30 million such vehicles would
therefore require 570,000 t of cobalt, which would be immobilized (taken out of
the market) for 5-8 years (the currently projected lifetime of the Li/Co type
of battery used in the Tesla.
This is nearly 5 times todays
annual output of new cobalt production.. So the UK’s less than 1% of the
globe’s people would require by 2040 around 20% of the world’s production of
new cobalt at today’s production rate to completely eliminate fossil fuel
powered cars and replace them with vehicles with a 200+ mile range.
China in the meantime has
mandated 5,000,000 EVs to be on the road in their country by 2020! This would
require 95,000 t of cobalt immobilized in Chinese batteries within 3 years.
This WILL require about 30% of all global new cobalt production between now and
the end of 2020.
China has mandated that 30% of
its motor vehicle production by 2030 be of the EV type. At today’s level of
production this would be 7.5 million vehicles using 142,500 tons of cobalt
ANNUALLY from then on.
All of this of course is
predicated upon all of the EVs being pure long range types.

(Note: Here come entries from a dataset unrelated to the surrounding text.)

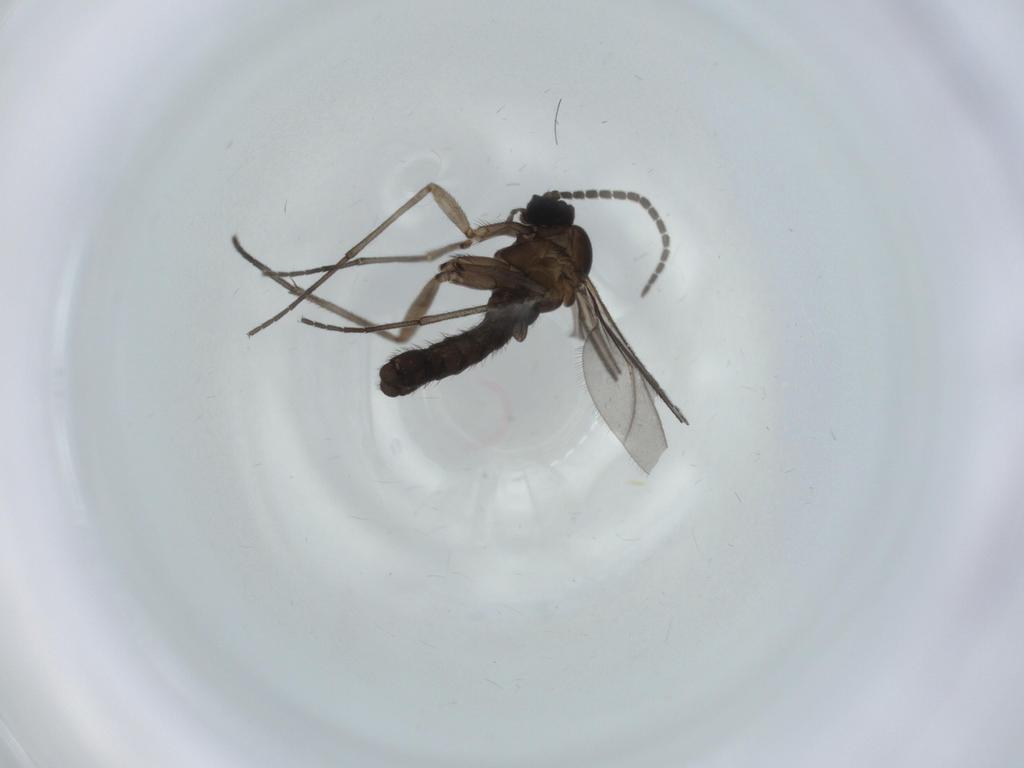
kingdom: Animalia
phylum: Arthropoda
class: Insecta
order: Diptera
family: Sciaridae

But even if only half of them,
or less, are of this type the IMMOBILIZATION of the world’s production of
cobalt in operational EVs and the absolute limit of the new production of
Cobalt, which is produced 95%+ ONLY as a byprodcut of the mining of base metals
such as Copper and Nickel, will limit the production of new EVs to a maximum
dictated by only what is produced new each year plus what is EVENTUALLY
recycled.
The conversion of today’s
fleet of 1 billion vehicles totally to pure long range EVs would take ALL of
the world’s known resources of cobalt MOST of which are not today recoverable
economically, and therefore could not occur in much less than 50-100 years and
then ONLY if direct financial profit were not the motive but rather quality of
life. This is against the neoliberal agenda.

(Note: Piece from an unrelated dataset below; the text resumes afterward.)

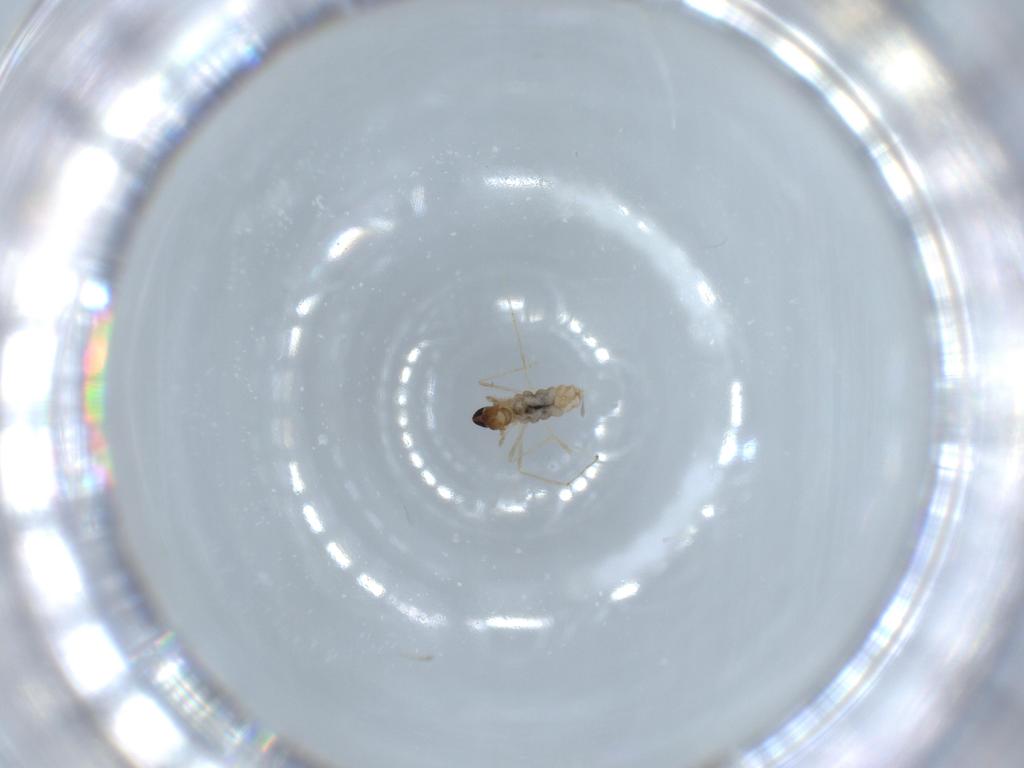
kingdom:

Politicians simply do not have
the intellectual resources to comprehend this problem.
I thought that only American
politicians were that short sighted. I see that it is a larger problem.
Unfortunately, the way to
achieve the biggest reduction in energy use quickly is conservation, and not
new technologies, particularly since creating the new infrastructure has its
own energy and resource costs. And contrary to popular opinion, there is a fair
bit of low-hanging fruit on the “reduce use” front. But a good bit of that
requires changing habits and systems, and people are remarkably resistant.